= Basil Woon =

British playwright (1893–1974)

Basil Dillon Woon (28 September 1893, London – 4 June 1974 Reno) was a British playwright, American author, and American journalist. He covered the Mexican Revolution for United Press, and also worked for the New York World, The Houston Press, the San Francisco News, and the British Broadcasting Corporation.

== Filmography ==
His writings were used in several films from the 1920s through the 1940s.
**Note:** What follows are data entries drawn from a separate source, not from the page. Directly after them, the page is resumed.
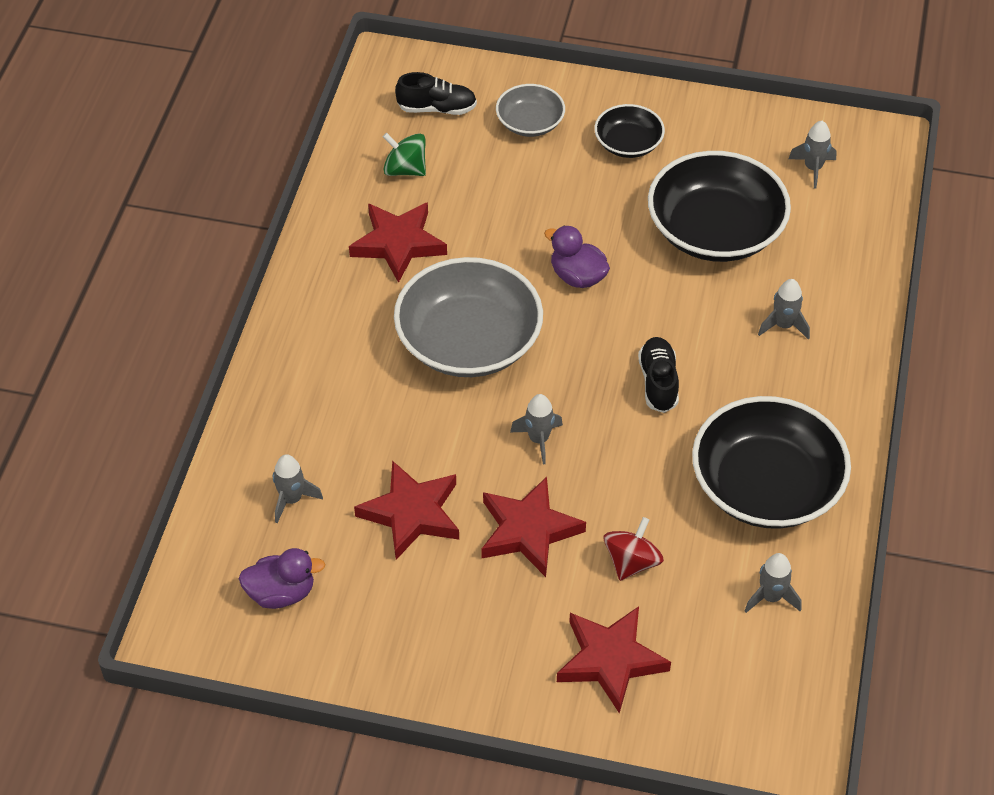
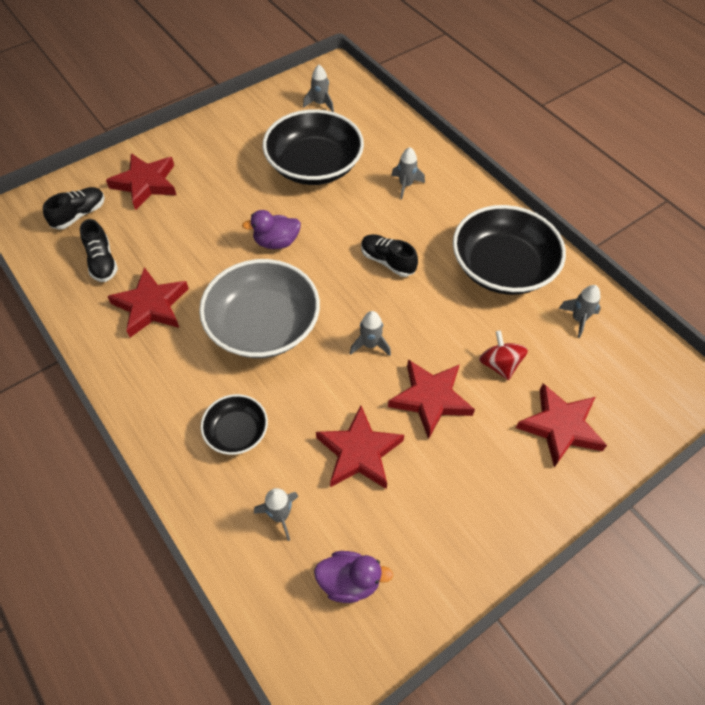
camera: 50 degrees left, 5 degrees up
purple duck [239,548,326,609] -> purple duck turned 60 degrees clockwise [314,551,393,603]
green spinning top [383,133,426,176] -> black shoe [80,219,118,282]
grey bowl [496,84,565,137] -> red star [106,153,176,210]
black bowl [594,104,665,158] -> black bowl moved to [201,394,268,455]

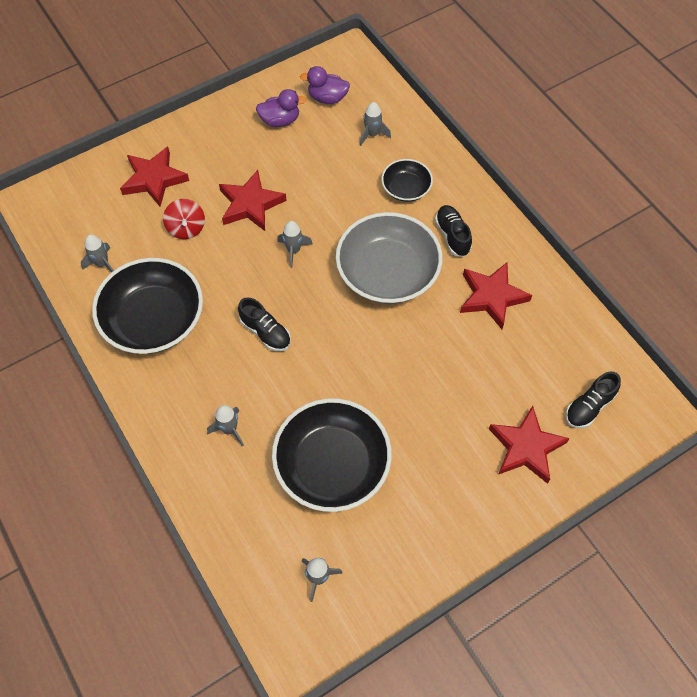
camera: 175 degrees left, 5 degrees up
black shoe [80,219,118,282] -> black shoe moved to [435,205,472,257]
purple duck [242,210,301,249] -> purple duck moved to [256,89,307,127]
red star [316,406,404,489] -> none

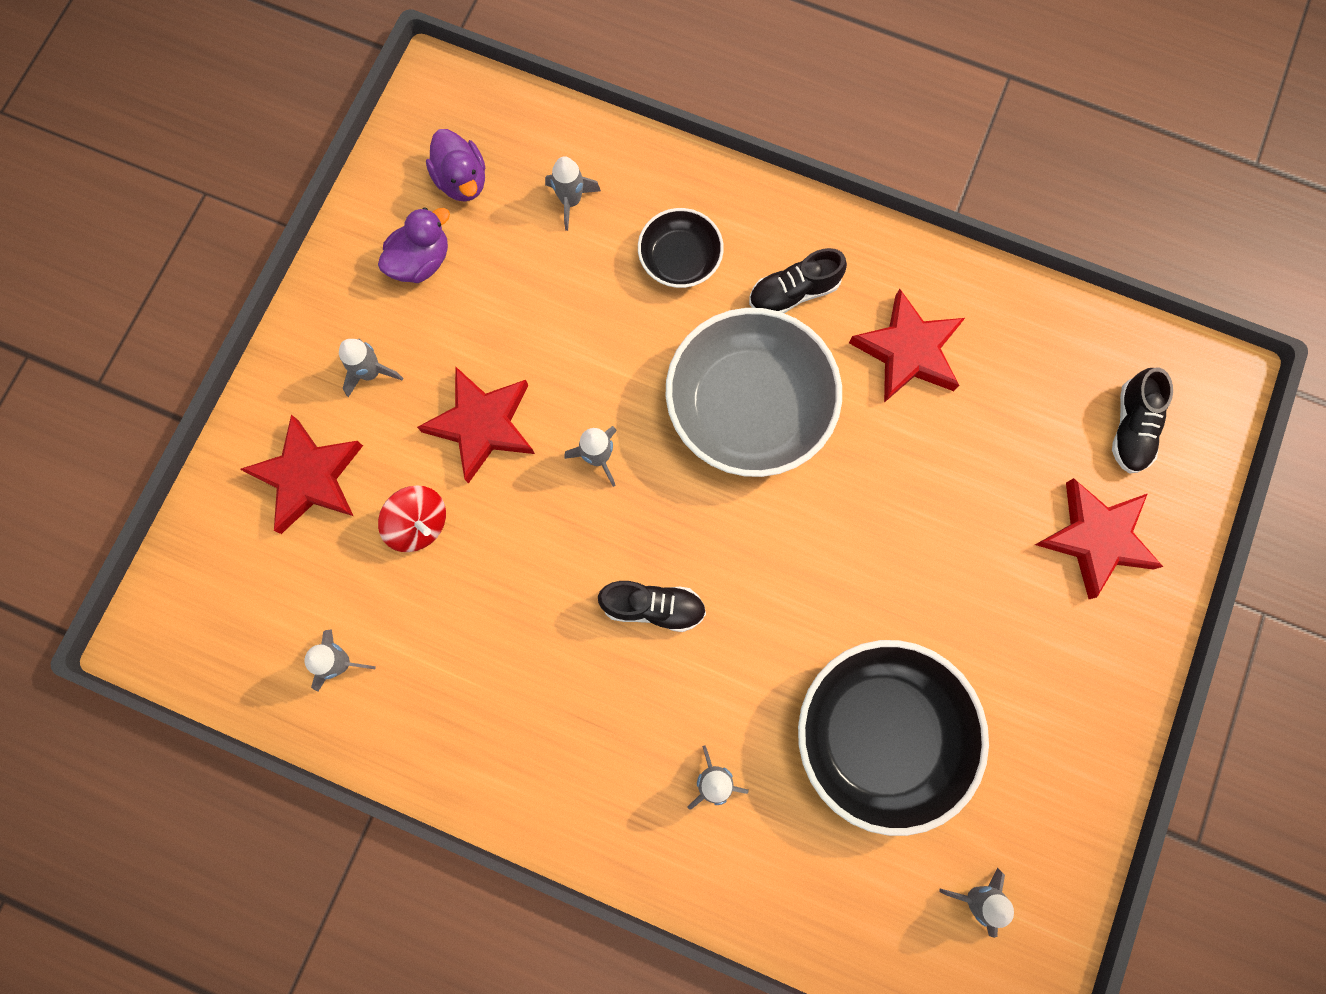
camera: 35 degrees left, 15 degrees up
black bowl [92,258,203,354] -> none
purple duck [300,66,350,104] -> purple duck turned 90 degrees counterclockwise [426,129,485,202]
black shoe [435,205,472,257] -> black shoe turned 60 degrees counterclockwise [749,248,847,313]
none -> grey rocket [339,339,403,398]

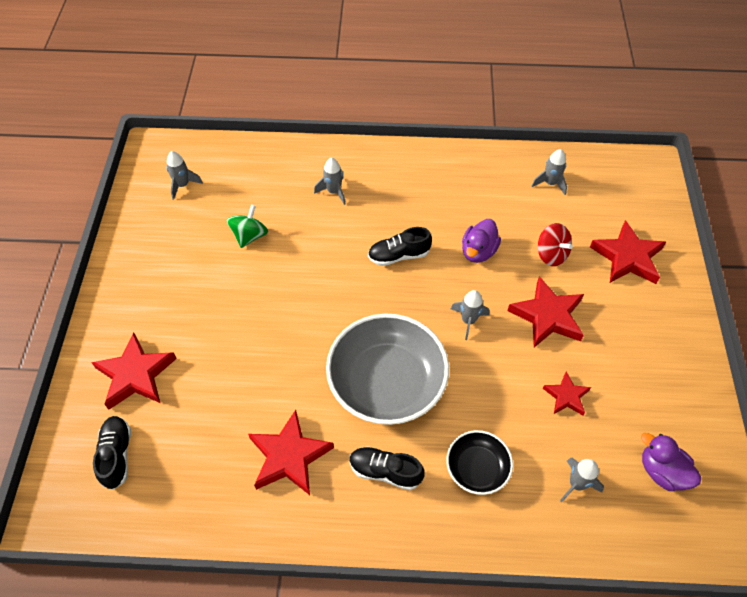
camera: 160 degrees right, 20 degrees down
grey rocket [339,339,403,398] -> none
purple duck [378,207,450,283] -> purple duck moved to [462,219,501,263]
red spinning top [378,486,446,552] -> red spinning top turned 150 degrees counterclockwise [538,223,573,266]
black shoe [749,248,847,313] -> black shoe turned 120 degrees counterclockwise [350,446,425,490]
black bowl [798,640,989,836] -> green spinning top [227,204,268,248]
none -> red star [542,372,591,415]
His play Misdeal was adapted into the film Recaptured Love in 1930, and he was credited as a writer for the 1933 film Pilgrimage.

- The Painted Lady (1925) (story) ... Red Lips (UK)
- Recaptured Love (1930) (play "Misdeal")
- Men on Call (1931) (writer)
- While Paris Sleeps (1932) (writer) (20th Century Fox)
- Pilgrimage (1933) (uncredited)
- The Perfect Crime (1937) (writer)
- Simply Terrific (1938) (story)
- Two for Danger (1940) (writer)
- Freedom Radio (1941) (screenplay and dialogue) ... a.k.a. A Voice in the Night (USA)
- This Was Paris (1942) (story) ... a.k.a. So This Was Paris
- Rhythm Serenade (1943) (screenplay)
- Flight from Folly (1945) (writer)
- Gaiety George (1946) (dialogue) ... aka Showtime (USA)

== Death ==
Woon died in Reno, Nevada, 4 June 1974.